If you’re up to date with my Instagram lately, you can see from my posts that I spend most of my time with little humans form the ages of 1-16 and from my story that I spend everyday at an orphanage. 43 children who call the same place home because of different, heartbreaking circumstances that brought them there. But honestly by the grace of God.
At first, I honestly did not really like going to the children’s home. It was hard for me to relate with the people there and the caregivers and I just felt like I was uninvitedly intruding in peoples’ homes. It was just kind of awkward.
But after PVT, when my momma visited, I felt this strange yearning in my heart to spend my time at the orphanage, so Lucie and I decided to devote all of our ministry time for the 2 months left to the children’s home: helping caregivers with whatever they needed, feeding and playing with the babies, forming relationships with everyone and so much more.
It doesn’t feel weird anymore. It feels comfortable— kinda homey, to be honest.
We aren’t allowed to tell the kids we love them for pretty obvious psychological reasons, but I truly love every single kid there, no matter the whininess or the lack of English or how many times they hit me or put bugs on me.
During worship the other night, we were worshipping to “Death Was Arrested” (classic), and one part says,
“Ash was redeemed only beauty remains
My orphan heart was given a name
My mourning grew quiet my feet rose to dance
When death was arrested and my life began”
I had this gross stigma in my head at the beginning of the 3 months that I just wouldn’t be able to relate with the kids and we wouldn’t anything to talk about or do together, but was i wrong. The part that says “my orphan heart was given a name” makes me feel like we aren’t so very different. Not trying to degrade these children’s stories or their real life struggles, no do I know anything personally of what it is like to be an orphan, but I know what it is like to have felt like nothing and be made into something. Jesus really did give this orphan heart a name, and my prayer is that these literal parent-less children know that they really do have a name thanks to Him. And that is something worth living for, something worth celebrating.
Some nights I lie in bed thinking about how I have to leave these kids, some that I am genuinely friends with now, and all I want to do is cry and create a machine that can shrink them to fit in my pack. But I’m thankful for Kid International Ministry for building this orphanage where children can find refuge and a home that they deserve. Im thankful for caregivers like Papa Arven who genuinely love the kids and has their best interest in mind 110% of the time. (Papa Arven never has night duty, but he wakes up in the middle of the night to hang out with the caregivers who do have night duty to get to know them because he doesn’t see them during the day. WHAT A GUY)
i savor every moment I spend with these friends of mine and I think I’m going to carry a piece of all 43 of them in my heart everywhere I go.

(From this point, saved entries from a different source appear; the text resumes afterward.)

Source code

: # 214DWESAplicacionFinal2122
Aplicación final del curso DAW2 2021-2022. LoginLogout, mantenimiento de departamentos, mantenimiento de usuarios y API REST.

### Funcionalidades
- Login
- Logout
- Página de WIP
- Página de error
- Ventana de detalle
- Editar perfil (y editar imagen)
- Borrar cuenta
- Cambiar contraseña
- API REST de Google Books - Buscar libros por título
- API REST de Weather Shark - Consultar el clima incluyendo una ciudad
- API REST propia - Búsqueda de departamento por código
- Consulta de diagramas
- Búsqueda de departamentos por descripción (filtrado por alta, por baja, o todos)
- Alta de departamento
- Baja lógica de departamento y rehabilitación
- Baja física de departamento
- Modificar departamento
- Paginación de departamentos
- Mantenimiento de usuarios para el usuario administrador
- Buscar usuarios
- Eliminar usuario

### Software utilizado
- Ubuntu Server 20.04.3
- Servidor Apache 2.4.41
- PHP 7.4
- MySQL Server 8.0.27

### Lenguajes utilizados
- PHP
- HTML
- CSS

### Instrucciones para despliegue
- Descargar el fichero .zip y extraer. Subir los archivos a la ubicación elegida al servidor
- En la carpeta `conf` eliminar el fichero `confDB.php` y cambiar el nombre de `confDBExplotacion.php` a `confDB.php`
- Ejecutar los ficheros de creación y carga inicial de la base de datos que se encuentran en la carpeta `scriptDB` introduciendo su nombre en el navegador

I’m thankful God aligned our stars and crossed our paths. These kids make me a better person in every aspect. the bring me the most joy and laughs and wonder and enjoyment. They each show me a piece of who God is everyday. I truly don’t know how i’ll ever leave them. they’re my least favorite part about thinking how i’ll be home in a month, but they keep me present. my heart is aching now thinking about leaving those sweet souls!!!!

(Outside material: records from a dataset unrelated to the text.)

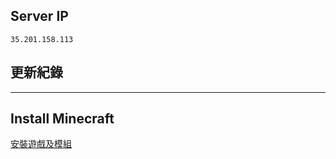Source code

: ## Server IP
`35.201.158.113`

## 更新紀錄

---

## Install Minecraft
[安裝遊戲及模組](https://github.com/vic0706/Minecraft/tree/main/Install%20MC#%E9%96%8B%E5%A7%8B%E5%AE%89%E8%A3%9D-minecraft)

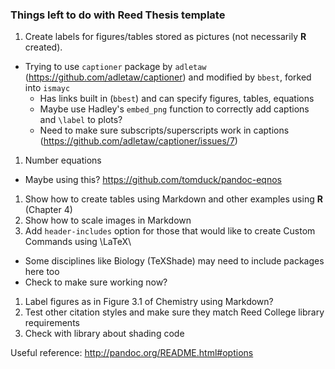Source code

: ### Things left to do with Reed Thesis template

1. Create labels for figures/tables stored as pictures (not necessarily **R** created).
  - Trying to use `captioner` package by `adletaw` (<https://github.com/adletaw/captioner>) and modified by `bbest`, forked into `ismayc`
      - Has links built in (`bbest`) and can specify figures, tables, equations
      - Maybe use Hadley's `embed_png` function to correctly add captions and `\label` to plots?
      - Need to make sure subscripts/superscripts work in captions (<https://github.com/adletaw/captioner/issues/7>)

<!--  Avoiding since might be a mess to install extra things on the user's end / I haven't tested these yet
  - Likely taken care of by using this (but will need to install pandoc filter...might not be capable in **R** package?):  <https://github.com/lierdakil/pandoc-crossref>
  - Maybe some guidance here?  <https://github.com/balachia/pandoc-filters>
  - Or here? <https://gist.github.com/balachia/d836f8829aec61cb4b54#file-pandoc-internalref-hs>
  - Or here? <https://github.com/tomduck/pandoc-fignos>
-->

1. Number equations
  - Maybe using this? <https://github.com/tomduck/pandoc-eqnos>
1. Show how to create tables using Markdown and other examples using **R** (Chapter 4)
1. Show how to scale images in Markdown
1. Add `header-includes` option for those that would like to create Custom Commands using \LaTeX\
  - Some disciplines like Biology (TeXShade) may need to include packages here too
  - Check to make sure working now?
1. Label figures as in Figure 3.1 of Chemistry using Markdown?
1. Test other citation styles and make sure they match Reed College library requirements
1. Check with library about shading code

Useful reference:  <http://pandoc.org/README.html#options>
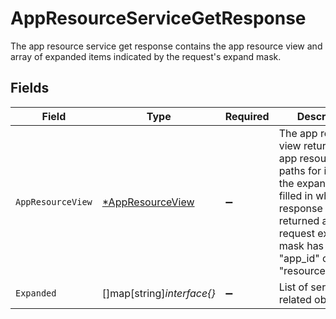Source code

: # AppResourceServiceGetResponse

The app resource service get response contains the app resource view and array of expanded items indicated by the request's expand mask.


## Fields

| Field                                                                                                                                                                                               | Type                                                                                                                                                                                                | Required                                                                                                                                                                                            | Description                                                                                                                                                                                         |
| --------------------------------------------------------------------------------------------------------------------------------------------------------------------------------------------------- | --------------------------------------------------------------------------------------------------------------------------------------------------------------------------------------------------- | --------------------------------------------------------------------------------------------------------------------------------------------------------------------------------------------------- | --------------------------------------------------------------------------------------------------------------------------------------------------------------------------------------------------- |
| `AppResourceView`                                                                                                                                                                                   | [*AppResourceView](../../models/shared/appresourceview.md)                                                                                                                                          | :heavy_minus_sign:                                                                                                                                                                                  | The app resource view returns an app resource with paths for items in the expand mask filled in when this response is returned and a request expand mask has "*" or "app_id" or "resource_type_id". |
| `Expanded`                                                                                                                                                                                          | []map[string]*interface{}*                                                                                                                                                                          | :heavy_minus_sign:                                                                                                                                                                                  | List of serialized related objects.                                                                                                                                                                 |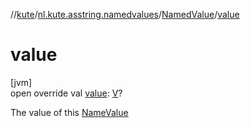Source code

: //[kute](../../../index.md)/[nl.kute.asstring.namedvalues](../index.md)/[NamedValue](index.md)/[value](value.md)

# value

[jvm]\
open override val [value](value.md): [V](index.md)?

The value of this [NameValue](../-name-value/index.md)

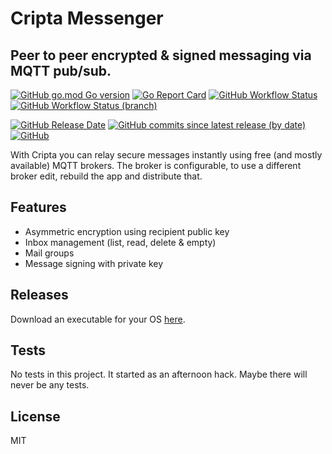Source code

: # Cripta Messenger

## Peer to peer encrypted & signed messaging via MQTT pub/sub.

[![GitHub go.mod Go version](https://img.shields.io/github/go-mod/go-version/olliephillips/cripta?style=flat-square)](https://go.dev/)
[![Go Report Card](https://goreportcard.com/badge/github.com/olliephillips/cripta?style=flat-square)](https://goreportcard.com/report/github.com/olliephillips/cripta)
[![GitHub Workflow Status](https://img.shields.io/github/actions/workflow/status/olliephillips/cripta/build.yml?branch=main&style=flat-square)](https://github.com/olliephillips/cripta/actions/workflows/build.yml)
[![GitHub Workflow Status (branch)](https://img.shields.io/github/actions/workflow/status/olliephillips/cripta/unit_test.yml?branch=main&label=tests&style=flat-square)](https://github.com/olliephillips/cripta/actions/workflows/unit_test.yml)

[![GitHub Release Date](https://img.shields.io/github/release-date/olliephillips/cripta?style=flat-square)](https://github.com/olliephillips/cripta/releases)
[![GitHub commits since latest release (by date)](https://img.shields.io/github/commits-since/olliephillips/cripta/latest?style=flat-square)](https://github.com/olliephillips/cripta/commits)
[![GitHub](https://img.shields.io/github/license/olliephillips/cripta?label=license&style=flat-square)](LICENSE)

With Cripta you can relay secure messages instantly using free (and mostly available) MQTT brokers. The broker is
configurable, to use a different broker edit, rebuild the app and distribute that.

## Features

- Asymmetric encryption using recipient public key
- Inbox management (list, read, delete & empty)
- Mail groups
- Message signing with private key

## Releases

Download an executable for your OS [here](https://github.com/olliephillips/cripta/releases).

## Tests

No tests in this project. It started as an afternoon hack. Maybe there will never be any tests.

## License

MIT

But we’ve got big plans for them:
- Girls day Wednesday to see the Avengers movie!!!!
- Boys pool party on Tuesday. The boys are the most fun. There are 11 older boys who are crazy, especially in the pool and so excited for when they get to hear that they get to go for 4 hours next week
- Karaoke on Friday!!!!!!! I’m so excited. And a karaoke machine for 24 hours is only $14. What a steal.
If anyone wants to accompany me here again next year, please be my guest because I can’t live with myself if I don come back in the near-ish future.